Dalla presenza in città dei giovani profughi, alla città di Brindisi derivò il vantaggio dell’apertura di un Liceo Scientifico e di un Istituto Nautico, dapprima come sedi staccate, rispettivamente del Liceo Scientifico A. Scacchi e dell’Istituto Nautico F. Caracciolo di Bari e in seguito come sedi autonome. Nel 1951 il collegio venne chiuso per difficoltà economiche e la struttura cadde lentamente nel degrado più totale, in cui tuttora versa, perché i diversi progetti per il suo riutilizzo - dopo un’adeguata ristrutturazione – non sono finora andati in porto. I Muli del Tommaseo hanno un sito internet (www.mulideltommaseo.it), un periodico, “La Zanzara”, dal nome del giornalino del collegio, che esce quattro volte all’anno, più eventuali edizioni speciali murali. Sono stati inoltre pubblicati i volumi: Allievi del Tommaseo, La nave Tommaseo, La nave d’argento, Il ricordo più lungo.

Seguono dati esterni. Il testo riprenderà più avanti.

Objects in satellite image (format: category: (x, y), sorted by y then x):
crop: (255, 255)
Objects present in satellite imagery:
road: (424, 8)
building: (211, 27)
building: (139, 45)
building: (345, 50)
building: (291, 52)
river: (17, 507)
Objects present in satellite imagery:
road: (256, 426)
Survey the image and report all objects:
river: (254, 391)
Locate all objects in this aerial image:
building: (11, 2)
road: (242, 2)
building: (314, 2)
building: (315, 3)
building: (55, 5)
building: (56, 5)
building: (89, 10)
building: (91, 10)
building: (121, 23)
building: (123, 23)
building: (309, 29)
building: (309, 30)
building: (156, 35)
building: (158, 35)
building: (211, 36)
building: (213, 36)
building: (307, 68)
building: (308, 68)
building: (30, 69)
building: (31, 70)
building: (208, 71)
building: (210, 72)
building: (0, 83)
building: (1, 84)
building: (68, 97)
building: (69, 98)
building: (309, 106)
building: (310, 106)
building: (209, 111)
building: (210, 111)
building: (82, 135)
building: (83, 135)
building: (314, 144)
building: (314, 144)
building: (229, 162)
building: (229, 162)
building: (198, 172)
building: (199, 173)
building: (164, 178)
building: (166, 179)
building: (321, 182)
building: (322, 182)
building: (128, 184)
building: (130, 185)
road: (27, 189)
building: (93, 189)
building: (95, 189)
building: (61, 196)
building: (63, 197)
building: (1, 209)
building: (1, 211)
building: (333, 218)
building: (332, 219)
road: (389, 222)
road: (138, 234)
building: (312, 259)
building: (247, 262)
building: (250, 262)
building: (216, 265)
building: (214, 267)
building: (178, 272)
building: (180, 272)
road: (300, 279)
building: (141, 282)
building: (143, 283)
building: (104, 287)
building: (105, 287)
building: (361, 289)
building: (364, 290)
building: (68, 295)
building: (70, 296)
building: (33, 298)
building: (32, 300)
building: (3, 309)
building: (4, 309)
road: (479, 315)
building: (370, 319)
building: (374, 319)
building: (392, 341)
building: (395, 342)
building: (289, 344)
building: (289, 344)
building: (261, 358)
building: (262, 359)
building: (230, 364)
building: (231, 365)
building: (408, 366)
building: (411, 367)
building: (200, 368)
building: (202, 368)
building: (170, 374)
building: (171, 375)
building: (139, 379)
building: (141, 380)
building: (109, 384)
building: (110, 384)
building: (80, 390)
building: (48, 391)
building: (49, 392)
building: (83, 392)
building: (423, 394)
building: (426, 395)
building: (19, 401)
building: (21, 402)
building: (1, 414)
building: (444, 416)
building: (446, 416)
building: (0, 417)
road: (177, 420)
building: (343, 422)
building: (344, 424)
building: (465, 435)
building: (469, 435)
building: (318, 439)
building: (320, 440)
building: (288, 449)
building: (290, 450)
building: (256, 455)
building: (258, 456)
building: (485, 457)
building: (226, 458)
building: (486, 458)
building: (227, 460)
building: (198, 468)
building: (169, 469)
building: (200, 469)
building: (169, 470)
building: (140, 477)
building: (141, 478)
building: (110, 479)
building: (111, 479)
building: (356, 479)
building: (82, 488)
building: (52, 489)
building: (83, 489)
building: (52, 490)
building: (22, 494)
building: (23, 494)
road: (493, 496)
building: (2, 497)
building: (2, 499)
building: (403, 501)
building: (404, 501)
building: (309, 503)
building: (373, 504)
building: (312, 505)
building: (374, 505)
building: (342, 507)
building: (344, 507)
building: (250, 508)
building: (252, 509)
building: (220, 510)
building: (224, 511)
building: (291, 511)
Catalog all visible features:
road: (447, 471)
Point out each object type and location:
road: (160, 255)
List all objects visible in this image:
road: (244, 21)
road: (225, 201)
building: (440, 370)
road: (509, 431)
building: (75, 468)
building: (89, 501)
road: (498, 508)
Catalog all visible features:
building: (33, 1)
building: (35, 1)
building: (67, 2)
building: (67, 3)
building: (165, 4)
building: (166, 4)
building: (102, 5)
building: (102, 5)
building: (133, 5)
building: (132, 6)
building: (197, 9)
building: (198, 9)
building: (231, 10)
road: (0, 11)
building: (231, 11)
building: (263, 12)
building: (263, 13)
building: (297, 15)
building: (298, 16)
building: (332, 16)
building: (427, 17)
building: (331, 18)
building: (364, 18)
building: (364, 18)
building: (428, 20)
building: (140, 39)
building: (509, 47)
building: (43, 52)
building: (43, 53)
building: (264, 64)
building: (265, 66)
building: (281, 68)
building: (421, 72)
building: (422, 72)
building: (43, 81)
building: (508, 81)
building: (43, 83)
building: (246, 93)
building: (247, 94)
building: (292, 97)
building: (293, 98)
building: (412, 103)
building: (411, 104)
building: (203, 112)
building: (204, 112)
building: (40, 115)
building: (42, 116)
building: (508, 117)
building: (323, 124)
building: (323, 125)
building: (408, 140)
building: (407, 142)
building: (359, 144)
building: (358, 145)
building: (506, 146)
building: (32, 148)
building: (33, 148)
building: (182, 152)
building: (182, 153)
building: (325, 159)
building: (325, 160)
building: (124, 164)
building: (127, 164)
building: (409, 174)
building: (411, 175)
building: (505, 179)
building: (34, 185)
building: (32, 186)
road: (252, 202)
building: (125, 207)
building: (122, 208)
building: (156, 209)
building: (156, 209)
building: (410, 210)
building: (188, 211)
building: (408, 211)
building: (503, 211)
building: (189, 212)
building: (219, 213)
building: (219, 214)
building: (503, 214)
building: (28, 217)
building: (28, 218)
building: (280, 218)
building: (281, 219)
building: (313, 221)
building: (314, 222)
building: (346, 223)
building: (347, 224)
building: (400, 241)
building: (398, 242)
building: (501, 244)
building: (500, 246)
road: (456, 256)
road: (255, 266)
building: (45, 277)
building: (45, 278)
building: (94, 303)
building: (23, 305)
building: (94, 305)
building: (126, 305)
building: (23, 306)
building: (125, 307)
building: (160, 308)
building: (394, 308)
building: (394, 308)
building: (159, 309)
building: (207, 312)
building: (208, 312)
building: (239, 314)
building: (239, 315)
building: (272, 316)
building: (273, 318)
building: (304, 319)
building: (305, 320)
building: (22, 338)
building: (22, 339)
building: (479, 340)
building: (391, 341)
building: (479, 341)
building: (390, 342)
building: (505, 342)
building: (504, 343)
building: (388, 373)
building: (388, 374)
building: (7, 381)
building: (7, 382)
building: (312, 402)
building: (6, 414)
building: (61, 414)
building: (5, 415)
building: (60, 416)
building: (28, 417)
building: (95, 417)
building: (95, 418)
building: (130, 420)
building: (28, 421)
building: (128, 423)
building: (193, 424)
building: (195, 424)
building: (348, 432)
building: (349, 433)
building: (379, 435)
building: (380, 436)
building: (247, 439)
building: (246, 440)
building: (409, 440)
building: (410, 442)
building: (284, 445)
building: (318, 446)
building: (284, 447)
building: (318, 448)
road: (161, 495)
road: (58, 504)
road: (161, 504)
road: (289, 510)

La Casa del Bambino Giuliano e Dalmata Oscar Sinigaglia di Merletto di Graglia
Nel 1949, a Corinna Escher fu affidata l’organizzazione e la direzione di una “Casa” per i maschi della scuola elementare a Merletto di Graglia, in provincia di Vercelli, ora in quella di Biella, che fu denominata “Casa del Bambino Giuliano e Dalmata” e, alla morte del grande benefattore dei bambini profughi, Oscar Sinigaglia, a lui intitolata. L’edificio prescelto era una bianca villa ottocentesca situata a Merletto, frazione di Graglia, comune delle Prealpi Biellesi Occidentali, a circa 600 metri sul livello del mare. Essa faceva parte di una tenuta, con un vasto parco - con alberi di diverse specie, atte a creare suggestivi effetti cromatici in tutte le stagioni dell’anno - e un frutteto. La tenuta venne acquistata nel 1947/48 dall’Opera Orfani di Guerra di Roma per farne la sede di una colonia estiva.
A partire dal novembre 1949 essa passò sotto la gestione dell’Opera Assistenza Profughi Giuliani e Dalmati e Rimpatriati di Roma e fu adibita a collegio per i ragazzi profughi dalla Dalmazia, dall’Istria e da Fiume, prendendo la denominazione di “Casa del Bambino Giuliano e Dalmata”. La Casa ospitò, oltre a bambini profughi, ragazzi orfani e provenienti dalle ex colonie dell’Abissinia, dell’Eritrea, della Somalia e di Tunisi.
La tenuta comprendeva una villa, una cascina, una stalla e fienili che furono, per quanto possibile, adattati alle necessità. La villa vera e propria, sempre cercando di rispettarne la struttura originale, fu ristrutturata due volte per poter accogliere anche la direzione, i dormitori, la sala giochi e tre aule scolastiche. Tuttavia, con l’affluenza di sempre nuovi alunni, questa struttura si dimostrò presto inadeguata e ne venne costruita una nuova, progettata allo scopo. In essa c’erano, oltre ai servizi, tre aule e un salone, che svolgeva anche la funzione di palestra e sala di ricreazione.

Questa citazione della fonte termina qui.